Task list:
- 1) Return the listing from its first line through the line containing "Identify the document", with both of those lines included and every line left unchanged.
- 2) Carry the personal essay about the writer's Best self and Worst self further, starting right after its last sentence.

Passage shown:
The duality of the human character is an old, universal topic, and if you’ve ever argued with yourself you’ll understand why. It is also a topic that has been addressed by many writers far more talented than I, so I won’t bore you with a tired revision. Instead, today I want to discuss the nature of that most famous duality of all – good v. evil – and how I’m coming to grips with this inevitable clash within my own personality.
Within the past few years, I’ve begun to struggle with and develop what I refer to as my Best self. It’s been a constant theme through my journaling and my conversations with my friends, this concept of my Best self, and I think this actualization-of-self struggle was born out of my struggle with depression. (Or perhaps my depression was born out of my struggle with the concept of self? Either way – they are not mutually exclusive.) And spurring the desire to find my Best self was the creeping realization that I was embodying my Worst self far too often, at the cost of not only my own happiness, but that of the people I hold most dear.
[An aside: I do not suggest that I was at my worst because I was depressed – that is far too simple a correlation, and greatly undermines the seriousness of both depression and acting like an ass.]
My Worst self is impatient, temperamental, indecisive, insecure, and lazy. My Worst self seeks instant gratification. My Worst self is a liar. My Worst self is both lazy and proud. My Worst self is not a person that I want to be, yet I found myself sinking to that level to a worrying degree, often when I was stressed, but even when I didn’t see or feel any external triggers. It was appalling.
And so I fought back. I refused to let my Worst self win. I refused to excuse my Worst self, and began the search for my Best self instead.
It’s as though these two selves of mine are shorelines, and the struggle is a choppy, dark, cold body of water. My Best self is the furthest shore, and to reach it I have to fight the undercurrent. Sometimes, it doesn’t seem to be worth the struggle, when another shore is so invitingly close. All I’d have to do is quit fighting and float.

(Stored data)
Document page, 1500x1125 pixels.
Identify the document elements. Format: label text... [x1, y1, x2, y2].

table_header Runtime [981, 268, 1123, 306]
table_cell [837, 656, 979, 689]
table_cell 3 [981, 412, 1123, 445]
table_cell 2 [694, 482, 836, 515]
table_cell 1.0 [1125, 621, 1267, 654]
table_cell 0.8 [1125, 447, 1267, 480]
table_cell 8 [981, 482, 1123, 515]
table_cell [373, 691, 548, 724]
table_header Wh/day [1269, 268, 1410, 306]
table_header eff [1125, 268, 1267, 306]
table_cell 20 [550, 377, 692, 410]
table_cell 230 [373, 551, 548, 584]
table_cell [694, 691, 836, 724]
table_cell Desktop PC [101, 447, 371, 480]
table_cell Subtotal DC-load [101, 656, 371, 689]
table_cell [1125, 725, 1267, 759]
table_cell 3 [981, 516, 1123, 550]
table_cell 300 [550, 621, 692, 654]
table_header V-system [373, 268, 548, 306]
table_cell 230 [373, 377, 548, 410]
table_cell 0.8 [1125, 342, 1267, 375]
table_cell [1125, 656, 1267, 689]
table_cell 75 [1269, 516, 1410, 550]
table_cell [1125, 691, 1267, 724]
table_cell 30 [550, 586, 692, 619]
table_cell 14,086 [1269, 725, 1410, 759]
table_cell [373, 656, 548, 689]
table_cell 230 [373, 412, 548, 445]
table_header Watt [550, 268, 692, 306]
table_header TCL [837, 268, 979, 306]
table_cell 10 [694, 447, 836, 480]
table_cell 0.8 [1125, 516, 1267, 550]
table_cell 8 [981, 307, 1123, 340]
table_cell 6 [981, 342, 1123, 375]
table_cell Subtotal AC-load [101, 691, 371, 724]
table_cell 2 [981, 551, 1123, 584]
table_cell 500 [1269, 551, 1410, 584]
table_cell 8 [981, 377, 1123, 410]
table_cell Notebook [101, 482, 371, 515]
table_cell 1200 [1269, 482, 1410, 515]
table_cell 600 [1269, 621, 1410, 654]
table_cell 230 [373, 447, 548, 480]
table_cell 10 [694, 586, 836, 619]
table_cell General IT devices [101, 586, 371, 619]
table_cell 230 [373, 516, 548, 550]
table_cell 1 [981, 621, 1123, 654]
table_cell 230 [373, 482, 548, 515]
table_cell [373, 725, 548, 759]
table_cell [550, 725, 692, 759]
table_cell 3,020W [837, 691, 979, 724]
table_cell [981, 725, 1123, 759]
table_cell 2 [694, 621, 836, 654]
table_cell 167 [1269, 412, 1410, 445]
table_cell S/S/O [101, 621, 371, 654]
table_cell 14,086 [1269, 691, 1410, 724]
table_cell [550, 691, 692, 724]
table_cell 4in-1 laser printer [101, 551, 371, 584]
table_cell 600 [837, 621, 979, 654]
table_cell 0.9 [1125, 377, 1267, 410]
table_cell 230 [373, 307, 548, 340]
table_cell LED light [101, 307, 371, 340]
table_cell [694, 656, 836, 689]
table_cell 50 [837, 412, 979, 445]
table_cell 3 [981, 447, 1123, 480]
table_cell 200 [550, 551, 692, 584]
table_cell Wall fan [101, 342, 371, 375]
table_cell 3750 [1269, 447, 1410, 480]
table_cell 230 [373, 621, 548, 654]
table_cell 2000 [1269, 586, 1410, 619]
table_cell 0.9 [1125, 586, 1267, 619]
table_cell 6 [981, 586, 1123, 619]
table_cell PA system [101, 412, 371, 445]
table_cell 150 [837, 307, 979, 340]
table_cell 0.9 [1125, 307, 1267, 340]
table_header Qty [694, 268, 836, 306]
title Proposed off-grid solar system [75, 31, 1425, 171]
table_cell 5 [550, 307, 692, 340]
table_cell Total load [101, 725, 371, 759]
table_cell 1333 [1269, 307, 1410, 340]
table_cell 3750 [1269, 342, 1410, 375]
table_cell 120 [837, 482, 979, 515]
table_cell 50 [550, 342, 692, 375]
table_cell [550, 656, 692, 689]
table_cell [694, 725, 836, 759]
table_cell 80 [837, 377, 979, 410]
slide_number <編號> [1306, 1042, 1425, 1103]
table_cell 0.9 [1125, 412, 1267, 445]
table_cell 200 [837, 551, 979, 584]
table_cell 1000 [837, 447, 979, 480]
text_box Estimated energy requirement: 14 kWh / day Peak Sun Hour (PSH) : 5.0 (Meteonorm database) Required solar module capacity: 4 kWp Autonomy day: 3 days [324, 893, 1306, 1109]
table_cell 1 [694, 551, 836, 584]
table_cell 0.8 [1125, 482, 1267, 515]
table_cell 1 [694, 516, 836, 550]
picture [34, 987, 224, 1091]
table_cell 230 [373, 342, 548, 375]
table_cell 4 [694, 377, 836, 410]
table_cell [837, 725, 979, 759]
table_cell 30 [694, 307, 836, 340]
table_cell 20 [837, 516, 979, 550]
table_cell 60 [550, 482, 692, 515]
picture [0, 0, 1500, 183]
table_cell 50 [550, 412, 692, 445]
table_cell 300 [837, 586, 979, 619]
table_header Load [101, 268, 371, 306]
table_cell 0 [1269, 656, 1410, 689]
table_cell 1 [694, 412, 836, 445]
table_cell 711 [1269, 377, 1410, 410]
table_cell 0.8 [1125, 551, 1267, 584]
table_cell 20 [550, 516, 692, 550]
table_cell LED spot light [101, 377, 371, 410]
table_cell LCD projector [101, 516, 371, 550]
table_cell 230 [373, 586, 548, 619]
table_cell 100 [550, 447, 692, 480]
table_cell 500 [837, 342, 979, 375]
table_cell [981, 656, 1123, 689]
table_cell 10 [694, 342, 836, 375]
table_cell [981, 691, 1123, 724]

Results of the exercise:
- 1)
Document page, 1500x1125 pixels.
Identify the document elements. Format: label text... [x1, y1, x2, y2].

- 2)
I slip, and I slip often. But I use those moments when I quit fighting the undercurrent to learn more about myself. I’ve found how low I can sink, I’ve seen the devastating effects it has on my psyche, and I’ve watched myself hurt people I love. And I turn back, I resolve to never sink so low again. Instead, I reach for that other shore, that place I’ve been to before and can reach again.
On that other shore is firm footing. It is on this shore that I can build and take shelter. The construction of anything requires a solid foundation. My Best self is the foundation upon which I’ll construct my dreams, my future. My Best self will determine the terms by which I’ll live the rest of my life.
My Best self is kind and generous, open and vulnerable, honest and brave. My Best self is gentle, on others and on me. My Best self is comfortable in my own skin. My Best self is capable of self-love. My Best self does not shunt off emotions, but embraces them wholly.
My Best self is so damn hard to be, oftentimes. It is a constant fight, but for me, success can be found in the fight itself. This may not necessarily be a matter of victory – I don’t think my Worst self can be defeated, so to speak. But to put up a fight, to struggle to be good, to be my Best self, is to deny my Worst self and keep her at bay. It means I haven’t given up on myself.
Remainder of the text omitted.